===== Belge
Mekanda pide yapımında kullanılan kavurma Rize, peynir ve tereyağı ise Trabzon’dan geliyor. Gimat’ın İstanbul Yolu’na bakan tarafında, Acity AVM’nin yanındaki mekana ulaştığınızda masanıza bir menü sunulmasına beklemeyin. Çünkü böyle bir uygulama yok. Zigana’da sadece üç çeşit pide yiyebilirsiniz.
ÇATAL BIÇAK İSTEMEYİN
Kavurmalı, kıymalı ve peynirli olmak üzere üç çeşit pide bulunuyor. Favorim kavurmalı olanı... Bunun dışında yabana atılmayacak kadar lezzetli olan kıymalı ve peynirli pidelerin de tadına bakabilirsiniz. Pideniz servis edildiğinde içinde büyük tereyağı parçaları bulacaksınız. Paniğe kapılmadan onların erimesini beklerseniz, pidenizin lezzetine lezzet kattığının farkına varabilirsiniz. Mekanda pidenizin masaya ulaşmasının ardından çatal, bıçak istemeye kalkmayın. Zaten isteseniz de yok. Duvarlardaki sempatik uyarılarda şu iletiyi görebilirsiniz: “Uy uşağum ne yapaysun. Bizim pide elle yenur da.”
==========
===== Verilen bilgiler
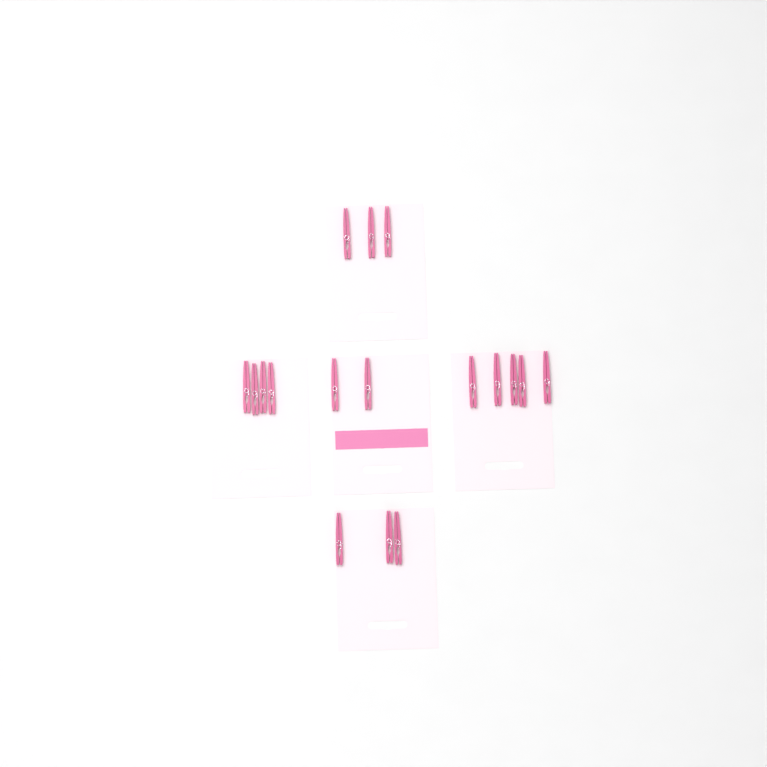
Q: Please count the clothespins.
==========
- Görev ayrıntıları:
Belgede mekanda sunulduğu belirtilen pide çeşitlerinin tamamını listeleyin.

- Yanıt:
- Kavurmalı
- Kıymalı
- Peynirli